Gavin Simpson picture Gavin Simpson · Sep 30, 2014

You must have a variable in newdata that has the same name as that used in the model formula used to fit the model initially.

You have two errors:

  1. You don't use a variable in newdata with the same name as the covariate used to fit the model, and
  2. You make the problem much more difficult to resolve because you abuse the formula interface.

Don't fit your model like this:

mod <- lm(log(Standards[['Abs550nm']])~Standards[['ng_mL']])

fit your model like this

mod <- lm(log(Abs550nm) ~ ng_mL, data = standards)

Isn't that some much more readable?

To predict you would need a data frame with a variable ng_mL:

predict(mod, newdata = data.frame(ng_mL = c(0.5, 1.2)))

Now you may have a third error. You appear to be trying to predict with new values of Absorbance, but the way you fitted the model, Absorbance is the response variable. You would need to supply new values for ng_mL.
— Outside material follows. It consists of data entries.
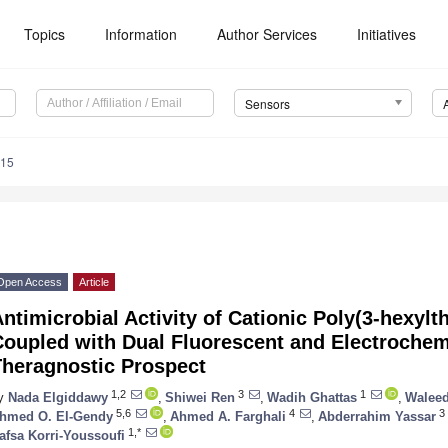
Topics
Information
Author Services
Initiatives
Sensors
715
Open Access
Article
ntimicrobial Activity of Cationic Poly(3-hexyl
Coupled with Dual Fluorescent and Electrochem
Theragnostic Prospect
1,2
3
1
y
Nada Elgiddawy
,
Shiwei Ren
,
Wadih Ghattas
,
Waleed
5,6
4
3
hmed O. El-Gendy
,
Ahmed A. Farghali
,
Abderrahim Yassar
1,*
afsa Korri-Youssoufi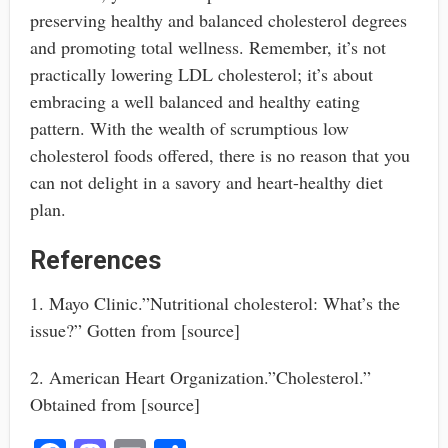
preserving healthy and balanced cholesterol degrees
and promoting total wellness. Remember, it’s not
practically lowering LDL cholesterol; it’s about
embracing a well balanced and healthy eating
pattern. With the wealth of scrumptious low
cholesterol foods offered, there is no reason that you
can not delight in a savory and heart-healthy diet
plan.
References
1. Mayo Clinic.”Nutritional cholesterol: What’s the
issue?” Gotten from [source]
2. American Heart Organization.”Cholesterol.”
Obtained from [source]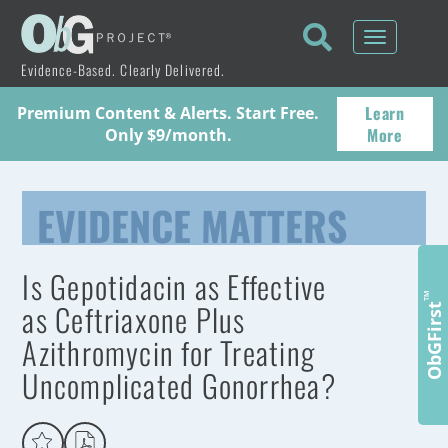
Toggle
navigati
Evidence-Based. Clearly Delivered.
Learn
Premium Content & Alerts. Start Free.
More
Only $9/month.
EVIDENCE MATTERS
Is Gepotidacin as Effective
™
as Ceftriaxone Plus
ObGFirst
Azithromycin for Treating
Uncomplicated Gonorrhea?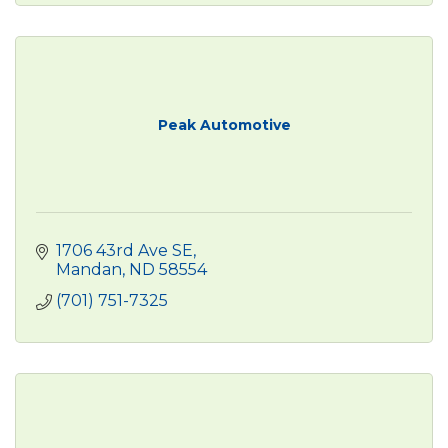
Peak Automotive
1706 43rd Ave SE
Mandan
ND
58554
(701) 751-7325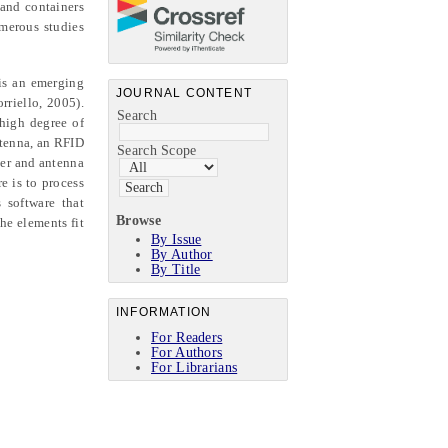
 and containers
umerous studies
 is an emerging
JOURNAL CONTENT
rriello, 2005).
Search
 high degree of
ntenna, an RFID
Search Scope
der and antenna
e is to process
 software that
Browse
he elements fit
By Issue
By Author
By Title
INFORMATION
For Readers
For Authors
For Librarians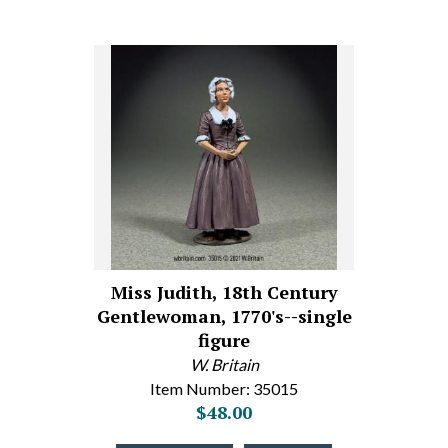
Miss Judith, 18th Century
Gentlewoman, 1770's--single
figure
W. Britain
Item Number: 35015
$48.00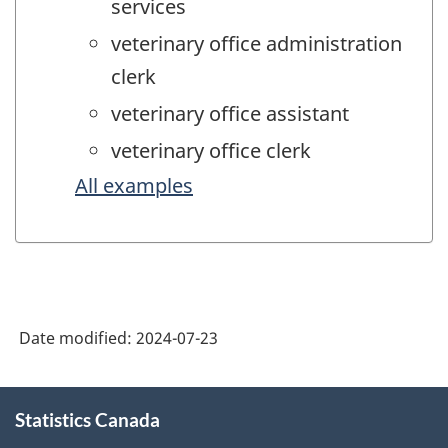
services
veterinary office administration
clerk
veterinary office assistant
veterinary office clerk
All examples
Date modified:
2024-07-23
About
Statistics Canada
this
site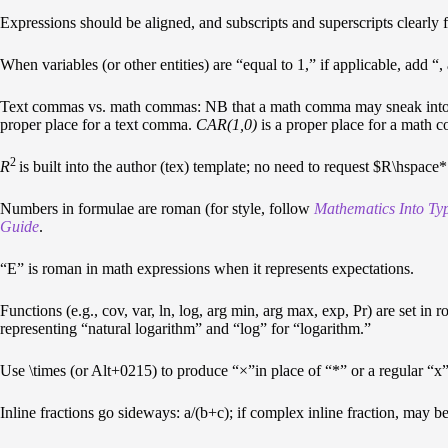
Expressions should be aligned, and subscripts and superscripts clearly 
When variables (or other entities) are “equal to 1,” if applicable, add “
Text commas vs. math commas: NB that a math comma may sneak into th
proper place for a text comma.
CAR(1,0)
is a proper place for a math 
2
R
is built into the author (tex) template; no need to request $R\hspac
Numbers in formulae are roman (for style, follow
Mathematics Into Ty
Guide
.
“E” is roman in math expressions when it represents expectations.
Functions (e.g., cov, var, ln, log, arg min, arg max, exp, Pr) are set
representing “natural logarithm” and “log” for “logarithm.”
Use \times (or Alt+0215) to produce “×”in place of “*” or a regular “x”
Inline fractions go sideways: a/(b+c); if complex inline fraction, may be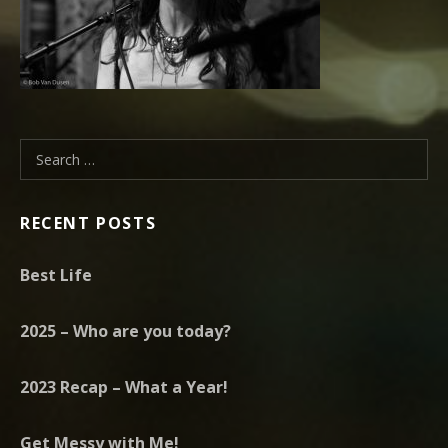
Search for:
RECENT POSTS
Best Life
2025 – Who are you today?
2023 Recap – What a Year!
Get Messy with Me!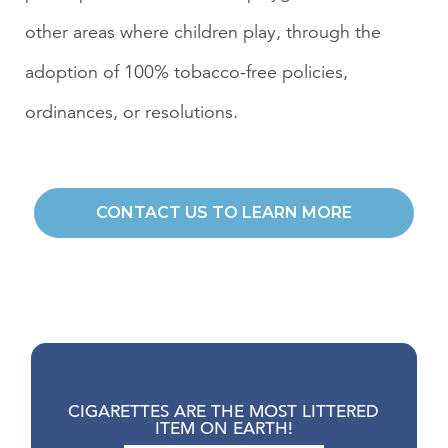
other areas where children play, through the
adoption of 100% tobacco-free policies,
ordinances, or resolutions.
CONTACT US TO LEARN MORE
CIGARETTES ARE THE MOST LITTERED
ITEM ON EARTH!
The behaviour you are seeing is what happens when R can't find a correctly-named variable in newdata; it returns the fitted values from the model or the predictions at the observed data.

This makes me think you have the formula back to front. Did you mean:

mod2 <- lm(ng_mL ~ log(Abs550nm), data = standards)

?? In which case, you'd need

predict(mod2, newdata = data.frame(Abs550nm = c(1.7812,1.7309)))

say. Note you don't need to include the log() bit in the name. R recognises that as a function and applies to the variable Abs550nm for you.

If the model really is log(Abs550nm) ~ ng_mL and you want to find values of ng_mL for new values of Abs550nm you'll need to invert the fitted model in some way.